International experience shows that the lack of regulation on smart metering can hinder the widespread usage of these meters at the low voltage level. Aspects such as the obligation and the way meters should be installed, recovery of the investment, the parameters that will be measured, and the meter lifetime are examples of issues that bring uncertainties to the utilities and that need to be evaluated by the regulator.
One of the main points highlighted by ANEEL in its public consultation is whether it is necessary to have a regulatory definition of a large scale rollout plan in Brazil or if it should be simply a commercial decision of the distributors. In some countries (Canada, Spain, Italy, etc.), the regulator decided on the compulsory use of the technology. However, in Sweden, for example, there was not a determinative command, but the regulator imposed measurement requirements for consumers that could be complied with only with an electronic meter.
In New Zealand, the regulator established a public consultation to initiate a debate on smart metering and to solicit input. At the end of the process, it was decided that just the basic directions for the implementation of those metering systems would be indicated, with minimum procedures on the process. Thus, large scale implementation was not initiated by a decision of the regulator, but as a business option.
If it is necessary to determine a substitution plan, considering the number of meters to be substituted in Brazil (about 63 million), ANEEL has to analyse and define a proper time schedule for the rollout. The coverage is another challenge. The analysis should also evaluate if all low voltage level consumers should have their meters replaced, or just those with more than some level of monthly consumption.
Another aspect that should be analysed is the set of functionalities. Generally, the more functions the meter offers, the greater the potential benefits that can be obtained, but there is also an associated increase in costs.
In order to optimise the coordination of the technology implementation, the regulator should determine the minimum functionalities for the new meters. Besides aspects that could bring benefits to the distribution system operation and plan, the functionalities should necessarily include items that bring advantages to the consumer, like more detailed and more accurate information and better service quality. ANEEL has been studying some specific items, such as better determination of the indicators for continuity and the improvement of the current tariff structure. These perspectives will be considered by ANEEL when eventually defining the minimum functionalities to be requested.

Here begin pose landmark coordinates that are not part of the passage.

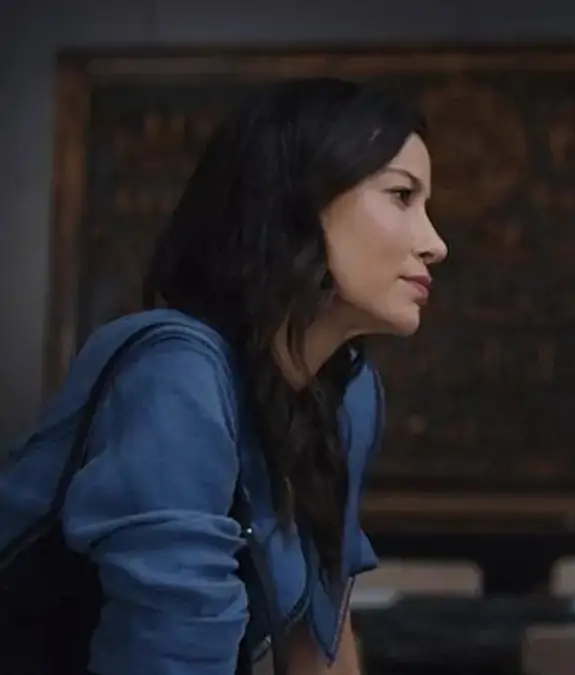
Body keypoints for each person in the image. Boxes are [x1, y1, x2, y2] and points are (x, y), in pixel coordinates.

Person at [0, 77, 447, 675]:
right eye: (401, 195)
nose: (436, 244)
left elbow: (317, 636)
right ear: (297, 200)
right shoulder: (175, 372)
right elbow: (171, 654)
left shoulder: (349, 396)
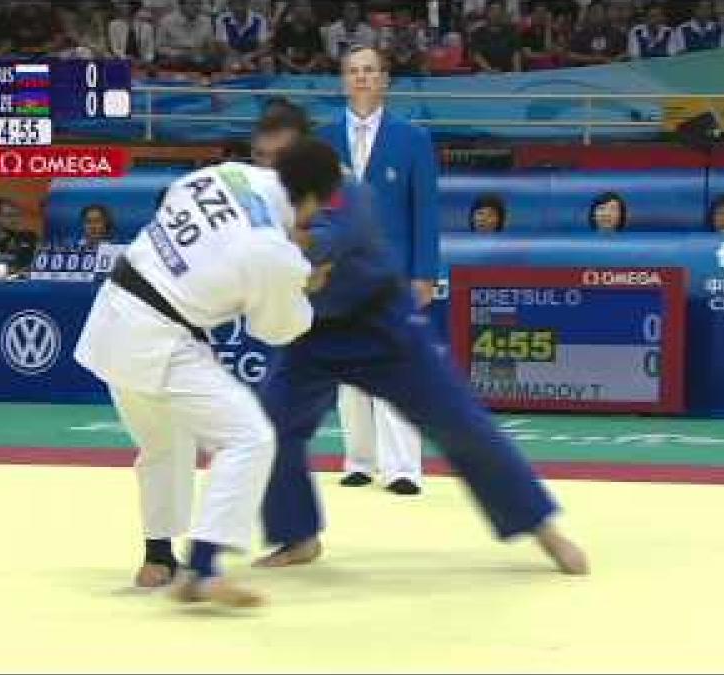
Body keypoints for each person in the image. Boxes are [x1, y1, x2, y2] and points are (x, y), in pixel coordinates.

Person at [248, 101, 589, 576]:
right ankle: (297, 534)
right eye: (261, 157)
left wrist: (270, 246)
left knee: (461, 424)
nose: (271, 167)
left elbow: (306, 256)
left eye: (280, 155)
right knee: (268, 427)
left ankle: (544, 529)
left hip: (383, 329)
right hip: (314, 336)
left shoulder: (345, 192)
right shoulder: (259, 200)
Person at [73, 138, 342, 608]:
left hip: (113, 311)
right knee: (250, 437)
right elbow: (278, 329)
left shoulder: (224, 174)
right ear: (315, 200)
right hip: (158, 336)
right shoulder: (273, 251)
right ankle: (203, 566)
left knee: (164, 441)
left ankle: (158, 557)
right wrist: (304, 282)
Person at [316, 46, 438, 496]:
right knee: (349, 365)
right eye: (353, 71)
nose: (362, 78)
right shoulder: (324, 138)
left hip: (395, 270)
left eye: (370, 70)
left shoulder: (413, 138)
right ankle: (359, 459)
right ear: (343, 80)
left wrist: (425, 272)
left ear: (385, 79)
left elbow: (425, 210)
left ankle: (403, 466)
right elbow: (316, 209)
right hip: (342, 270)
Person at [0, 197, 37, 274]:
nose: (15, 220)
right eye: (10, 215)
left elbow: (24, 265)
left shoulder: (27, 237)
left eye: (18, 215)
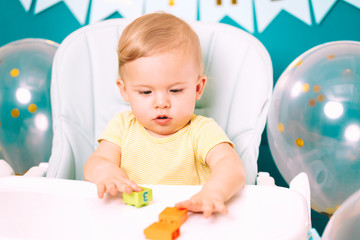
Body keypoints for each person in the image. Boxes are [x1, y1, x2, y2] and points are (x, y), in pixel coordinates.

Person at [83, 12, 245, 218]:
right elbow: (95, 162)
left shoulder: (201, 131)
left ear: (197, 88)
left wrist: (214, 192)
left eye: (175, 91)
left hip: (187, 222)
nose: (161, 103)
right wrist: (108, 174)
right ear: (124, 90)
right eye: (146, 92)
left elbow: (232, 167)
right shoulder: (123, 126)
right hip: (127, 220)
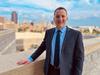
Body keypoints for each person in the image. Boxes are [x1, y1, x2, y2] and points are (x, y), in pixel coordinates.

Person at [17, 7, 84, 75]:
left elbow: (79, 59)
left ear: (67, 18)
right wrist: (30, 59)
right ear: (54, 18)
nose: (60, 19)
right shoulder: (49, 33)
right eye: (57, 16)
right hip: (50, 71)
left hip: (66, 72)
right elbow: (41, 48)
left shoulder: (76, 35)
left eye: (63, 16)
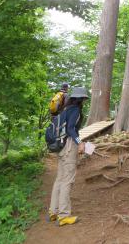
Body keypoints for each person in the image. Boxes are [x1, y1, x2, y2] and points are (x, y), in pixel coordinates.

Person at [48, 86, 89, 226]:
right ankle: (64, 215)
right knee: (68, 180)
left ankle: (53, 212)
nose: (84, 101)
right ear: (81, 99)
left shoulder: (64, 110)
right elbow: (71, 128)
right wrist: (80, 143)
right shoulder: (76, 110)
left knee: (59, 179)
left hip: (59, 146)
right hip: (69, 146)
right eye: (84, 98)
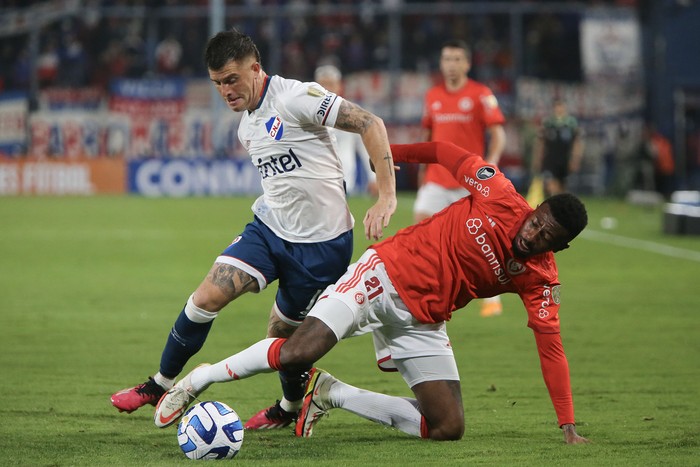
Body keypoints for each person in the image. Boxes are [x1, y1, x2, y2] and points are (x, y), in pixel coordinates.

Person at [154, 141, 590, 445]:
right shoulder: (498, 193)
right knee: (297, 352)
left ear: (559, 247)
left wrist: (567, 424)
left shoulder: (539, 279)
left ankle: (332, 394)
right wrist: (388, 158)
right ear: (535, 210)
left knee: (447, 426)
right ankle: (202, 377)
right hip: (381, 276)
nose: (532, 235)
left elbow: (551, 349)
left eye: (546, 237)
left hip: (424, 319)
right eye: (536, 222)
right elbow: (442, 153)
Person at [111, 29, 397, 431]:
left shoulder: (296, 97)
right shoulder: (246, 124)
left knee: (282, 339)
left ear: (255, 68)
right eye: (217, 84)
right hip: (269, 228)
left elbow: (371, 123)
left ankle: (290, 406)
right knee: (205, 297)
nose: (225, 91)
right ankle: (160, 383)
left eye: (231, 79)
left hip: (321, 246)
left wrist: (386, 197)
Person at [416, 39, 506, 318]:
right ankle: (429, 287)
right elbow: (428, 137)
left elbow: (499, 135)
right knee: (421, 228)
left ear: (467, 63)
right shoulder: (432, 95)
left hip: (469, 181)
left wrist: (489, 167)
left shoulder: (481, 94)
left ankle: (493, 297)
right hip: (436, 177)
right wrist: (421, 170)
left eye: (457, 59)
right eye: (446, 59)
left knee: (479, 241)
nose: (451, 65)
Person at [314, 64, 378, 196]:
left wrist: (374, 177)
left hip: (344, 180)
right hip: (314, 177)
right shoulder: (304, 111)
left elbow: (365, 147)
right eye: (323, 84)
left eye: (331, 84)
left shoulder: (352, 112)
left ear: (340, 86)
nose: (327, 88)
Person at [532, 99, 584, 197]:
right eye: (556, 107)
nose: (558, 109)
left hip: (565, 159)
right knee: (550, 184)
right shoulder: (548, 123)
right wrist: (538, 158)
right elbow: (540, 142)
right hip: (550, 159)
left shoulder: (571, 124)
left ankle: (559, 204)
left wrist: (575, 159)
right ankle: (554, 201)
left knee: (562, 187)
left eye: (560, 107)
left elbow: (577, 143)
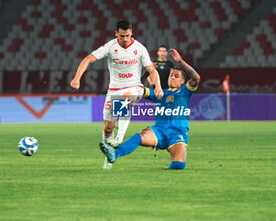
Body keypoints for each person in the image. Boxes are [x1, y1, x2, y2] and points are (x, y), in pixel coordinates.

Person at [70, 20, 164, 170]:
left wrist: (158, 86)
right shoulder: (110, 47)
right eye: (122, 36)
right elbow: (88, 59)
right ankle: (109, 155)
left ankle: (119, 138)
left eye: (127, 35)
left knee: (127, 97)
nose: (125, 39)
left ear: (131, 32)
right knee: (107, 129)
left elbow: (152, 70)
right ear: (116, 33)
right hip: (114, 90)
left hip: (134, 87)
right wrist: (76, 78)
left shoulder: (140, 48)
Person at [99, 48, 200, 170]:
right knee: (139, 137)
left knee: (178, 165)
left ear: (183, 81)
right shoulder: (160, 93)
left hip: (178, 132)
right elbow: (138, 87)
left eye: (176, 76)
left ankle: (170, 166)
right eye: (171, 75)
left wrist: (180, 61)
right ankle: (114, 153)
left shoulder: (185, 91)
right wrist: (147, 71)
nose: (172, 77)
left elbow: (196, 78)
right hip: (159, 131)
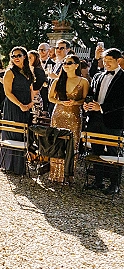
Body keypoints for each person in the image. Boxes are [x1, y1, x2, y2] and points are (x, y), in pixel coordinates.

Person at [83, 48, 124, 195]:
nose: (106, 64)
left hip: (113, 122)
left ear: (118, 61)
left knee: (113, 153)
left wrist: (102, 107)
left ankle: (114, 184)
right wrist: (87, 104)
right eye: (104, 61)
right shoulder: (98, 76)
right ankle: (98, 181)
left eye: (109, 61)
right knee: (96, 150)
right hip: (94, 119)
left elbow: (121, 102)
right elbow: (91, 94)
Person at [47, 55, 89, 183]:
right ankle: (55, 174)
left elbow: (85, 99)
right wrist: (61, 102)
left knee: (73, 144)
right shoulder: (57, 81)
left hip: (74, 116)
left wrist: (75, 103)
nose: (65, 65)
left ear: (76, 65)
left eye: (69, 63)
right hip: (59, 114)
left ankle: (68, 175)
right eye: (64, 63)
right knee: (57, 142)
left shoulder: (83, 82)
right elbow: (50, 98)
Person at [0, 47, 34, 175]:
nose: (16, 58)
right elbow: (7, 93)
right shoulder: (9, 72)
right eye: (13, 56)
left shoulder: (28, 72)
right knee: (13, 132)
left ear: (24, 56)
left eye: (18, 55)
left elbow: (31, 89)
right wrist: (20, 105)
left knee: (23, 134)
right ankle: (9, 165)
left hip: (26, 106)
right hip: (13, 106)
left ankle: (20, 166)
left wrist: (31, 102)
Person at [28, 50, 47, 120]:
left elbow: (39, 83)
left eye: (30, 57)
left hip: (36, 98)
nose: (28, 59)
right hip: (33, 97)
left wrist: (32, 90)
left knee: (35, 118)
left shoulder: (37, 69)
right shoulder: (32, 69)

Metering plays an essential role in electricity markets. The new functions provided by electronics are able to improve even more that importance and the regulator should encourage this development.
The characteristics of the Brazilian electrical sector provide some obstacles, although not unsolvable, which need special attention from ANEEL in its analysis. It is responsibility of the regulator to analyse and balance those particular characteristics, aiming at a unique regulation for all the country.
Although ANEEL is already analysing the matter, there is still a long journey with a lot of decisions to take, which will affect directly consumer tariffs and investor plans. It is also important that large scale pilot projects be implemented in Brazil, as they have been in other countries.
Finally another key point is the necessity for society to be aware of the benefits and related costs of the new technology so that it can evaluate more properly the regulatory agency’s proposals and provide its contributions.